Once your child has a steady job, help him set up an automatic savings program so that at least 10% of earnings goes directly into his savings account.

18+ and before they leave home….

A great place to save and invest money you earn is in a Roth IRA.

If your child has a job, encourage him to open a Roth IRA (Individual Retirement Account).

Explain that a Roth IRA allows the interest you earn to grow tax-free for life.

Experiment with different amounts of savings and interest rates. Use a compound interest calculator at investor.gov.

Use the "Rule of 72" to estimate how many years it would take to double your money.
If you invest in an account that earns 8% interest, you'll double your money in
nine years (72 divided by 8 is 9).

Explain to your child that once he starts a job, he may be offered a similar account at work called a 401(k). Some employers even provide matching contributions.

You should use a credit card only if you can pay off the money owed in full each month.

Understand that when a parent cosigns, any late payments you make will also affect their
credit history.

Paying bills late can hurt your credit history and affect your chances of getting a job.

Get free credit reports once a year at annualcreditreport.com.

Look for a credit card with a low interest rate and no annual fee.

There may be an emergency expense that you can't pay off immediately and need to charge. That's why it's important not to charge everyday items.

To learn more about the credit card rules, go to federalreserve.gov.

You need health insurance.

Comparison shop for insurance like you would for any other product.

If your parents have health insurance, see if you
can stay on their policy—with some exceptions,
you are entitled to, by law, until you turn 26.

Get more information about the health insurance
available to you at healthcare.gov.

Purchase renter's insurance if you lease
an apartment, and auto insurance if you own,
lease, or rent a car.

It's important to save at least three months' worth of living expenses
in case of an emergency. (Try for 6-9 months)

Make a list of your expenses (rent, bills, food) to see how much you spend each month;
this will help you estimate how much you'll need to save for three months' worth
of expenses.

Store the money in a safe place, like a federally insured bank or credit union.

If you're able to, try saving six to nine months' worth of living expenses instead of only three.

Don't stop once you've built your emergency fund; try to automate your savings so you stash away 10% of your earnings.

When investing, consider the risks and the annual expenses

Invest in an IRA or a 401(k) as soon as you have some income.

Putting all your eggs in one basket can be a risky way to invest; consider a diverse
mix of stocks, bonds, and cash.

Compare mutual fund costs: An "annual expense ratio" of 1.5% instead of 0.5% on a
$1,000 investment could cost you almost $2,000 over the course of 35 years.

Ask about index funds, which tend to have low annual fees.

Think about your goals.

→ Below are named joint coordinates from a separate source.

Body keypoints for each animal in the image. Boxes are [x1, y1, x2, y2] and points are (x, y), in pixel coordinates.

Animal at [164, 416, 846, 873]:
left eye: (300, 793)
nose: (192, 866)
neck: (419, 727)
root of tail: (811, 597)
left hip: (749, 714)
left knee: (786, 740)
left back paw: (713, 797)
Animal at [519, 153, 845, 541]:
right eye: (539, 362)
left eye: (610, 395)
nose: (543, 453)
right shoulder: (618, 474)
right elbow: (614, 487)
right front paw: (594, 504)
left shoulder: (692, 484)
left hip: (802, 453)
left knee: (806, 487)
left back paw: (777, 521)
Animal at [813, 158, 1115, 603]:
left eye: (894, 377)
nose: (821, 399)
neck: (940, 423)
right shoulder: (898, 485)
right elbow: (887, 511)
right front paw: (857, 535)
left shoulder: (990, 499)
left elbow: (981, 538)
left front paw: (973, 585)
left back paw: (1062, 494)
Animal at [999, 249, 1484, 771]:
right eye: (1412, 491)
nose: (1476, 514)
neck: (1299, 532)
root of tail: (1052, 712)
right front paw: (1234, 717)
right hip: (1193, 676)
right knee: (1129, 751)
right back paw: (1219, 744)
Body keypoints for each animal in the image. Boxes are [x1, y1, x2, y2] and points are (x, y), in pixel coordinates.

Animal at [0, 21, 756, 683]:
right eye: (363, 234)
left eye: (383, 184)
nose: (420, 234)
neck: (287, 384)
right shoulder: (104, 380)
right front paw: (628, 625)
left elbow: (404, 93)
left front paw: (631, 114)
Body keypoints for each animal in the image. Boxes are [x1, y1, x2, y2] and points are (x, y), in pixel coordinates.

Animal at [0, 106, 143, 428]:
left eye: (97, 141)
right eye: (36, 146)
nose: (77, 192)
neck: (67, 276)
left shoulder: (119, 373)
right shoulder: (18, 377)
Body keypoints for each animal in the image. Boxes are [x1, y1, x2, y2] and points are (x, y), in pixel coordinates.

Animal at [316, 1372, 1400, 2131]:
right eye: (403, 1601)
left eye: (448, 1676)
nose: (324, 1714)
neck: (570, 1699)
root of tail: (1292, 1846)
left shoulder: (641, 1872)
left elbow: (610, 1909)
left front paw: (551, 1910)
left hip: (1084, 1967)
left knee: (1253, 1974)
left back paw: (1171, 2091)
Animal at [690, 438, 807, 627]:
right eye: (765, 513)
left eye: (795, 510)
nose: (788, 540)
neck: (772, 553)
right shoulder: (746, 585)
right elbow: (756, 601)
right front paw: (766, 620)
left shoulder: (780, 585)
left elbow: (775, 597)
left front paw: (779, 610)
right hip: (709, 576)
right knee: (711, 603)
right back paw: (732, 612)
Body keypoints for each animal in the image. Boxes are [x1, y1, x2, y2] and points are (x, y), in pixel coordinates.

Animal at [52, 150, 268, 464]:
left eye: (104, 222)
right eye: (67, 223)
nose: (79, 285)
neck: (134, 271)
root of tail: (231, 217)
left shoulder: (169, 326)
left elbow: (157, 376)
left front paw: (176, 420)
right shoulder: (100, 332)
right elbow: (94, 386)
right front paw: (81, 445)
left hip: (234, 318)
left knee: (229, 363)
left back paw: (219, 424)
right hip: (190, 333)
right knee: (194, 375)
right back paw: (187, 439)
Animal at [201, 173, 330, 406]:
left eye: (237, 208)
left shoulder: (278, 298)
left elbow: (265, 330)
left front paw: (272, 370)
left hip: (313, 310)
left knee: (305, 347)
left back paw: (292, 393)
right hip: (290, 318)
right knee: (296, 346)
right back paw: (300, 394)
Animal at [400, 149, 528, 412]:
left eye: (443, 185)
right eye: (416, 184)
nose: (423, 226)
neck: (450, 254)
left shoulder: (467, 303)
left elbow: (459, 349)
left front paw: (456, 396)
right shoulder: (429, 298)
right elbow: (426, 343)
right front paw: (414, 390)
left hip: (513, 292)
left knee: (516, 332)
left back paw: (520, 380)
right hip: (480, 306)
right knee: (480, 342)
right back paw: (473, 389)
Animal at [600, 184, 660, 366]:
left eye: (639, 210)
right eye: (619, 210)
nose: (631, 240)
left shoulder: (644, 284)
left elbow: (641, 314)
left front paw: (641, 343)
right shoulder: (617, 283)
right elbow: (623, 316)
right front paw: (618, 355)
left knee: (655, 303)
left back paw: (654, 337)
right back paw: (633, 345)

Attending college? Buying a home in 10 years? Purchasing a car
in five? Define two financial goals for the long- term future, and make a plan to achieve them.

For more information go to investor.gov.

The best way to help your kids financially is not to give them money but to teach them good money habits. Learning a good earning ethic from an early age and teaching the value of saving will go a long way towards raising money savvy kids.